I've been researching the burial of Thomas William Hardingham in Ottawa's Beechwood Cemetery. He was born in my old home town of Great Yarmouth. The information on the gravestone is that his parents were Charles and Whippertie Hardingham.
It doesn't take long with Ancestry to establish that his parents were Charles Stephen Hardingham and Jane Dennis Hardingham nee Rackham. So where does the unusual name Whippertie come from?
Searching FreeBMD finds only one person with that name, first or last. Whippertie Maude Fowler's birth is registered in the 3rd quarter of 1906 in Mutford registration district, south of Great Yarmouth, and there's a marriage in the adjacent Lothingland district in the last quarter of 1935. I expected to find her in the 1911 census - no luck on Ancestry.

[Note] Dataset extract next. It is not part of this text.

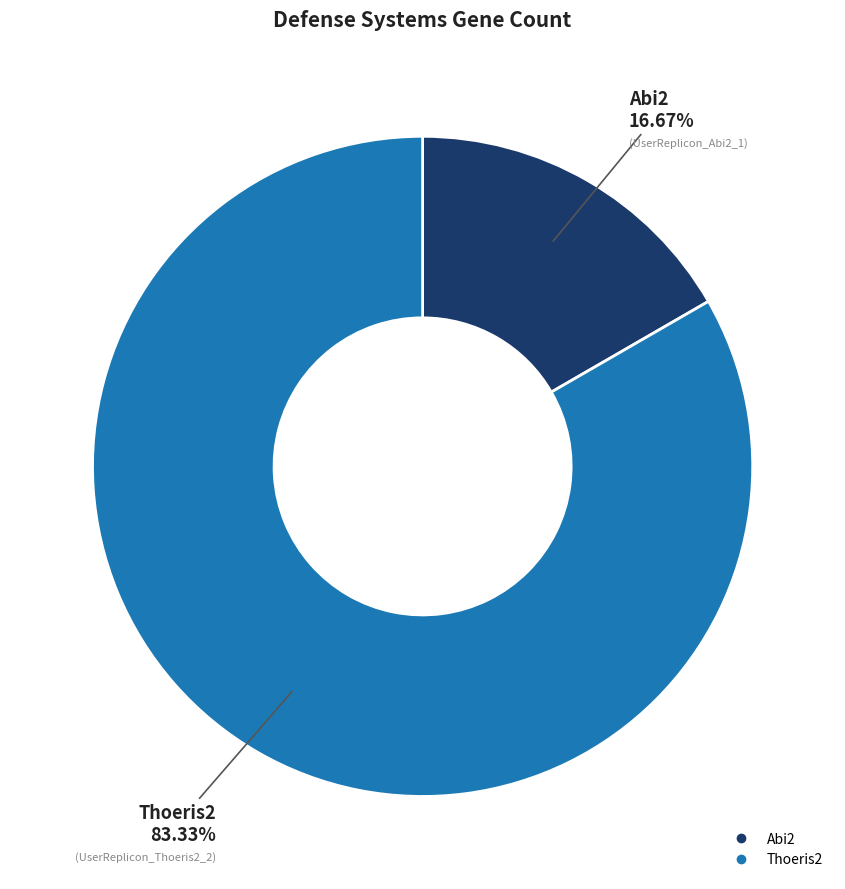

Between Abi2 and Thoeris2, which is larger?

Thoeris2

It's often helpful to look for siblings, FreeBMD is much better for this than Ancestry. There's a birth registration in the Mutford district for Dorothy Dennis Fowler, notice the same distinctive middle name as Jane, and two later Fowler births had the mother's maiden name as Rackham. Mother's maiden name is only given in the birth registration indexes starting in the 3rd quarter of 1911.

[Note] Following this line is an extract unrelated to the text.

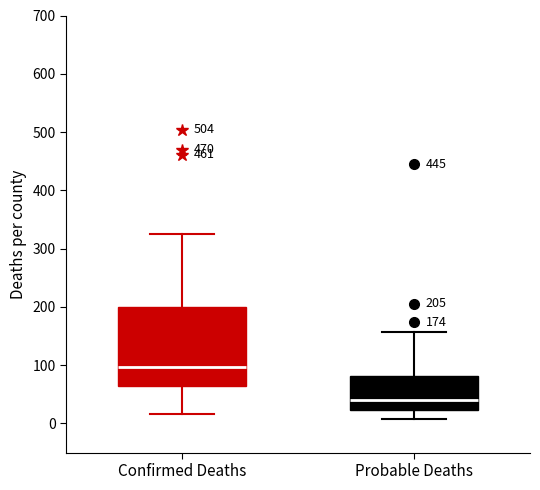

Which box has the highest median line?

Confirmed Deaths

Going back to the Ancestry 1911 census and searching for Dorothy Dennis Fowler I found Whippertie had been transcribed as Whipperlie. Findmypast has the correct transcription but the error is understandable. I could also have found it using a wildcard in the Ancestry census search.
It turns out Whippertie Maude Fowler was the niece of Jane Dennis Hardingham and might well have been given the unusual nickname used by her aunt. But I still don't know how and why Jane got that nickname which was established enough to put on her son's gravestone.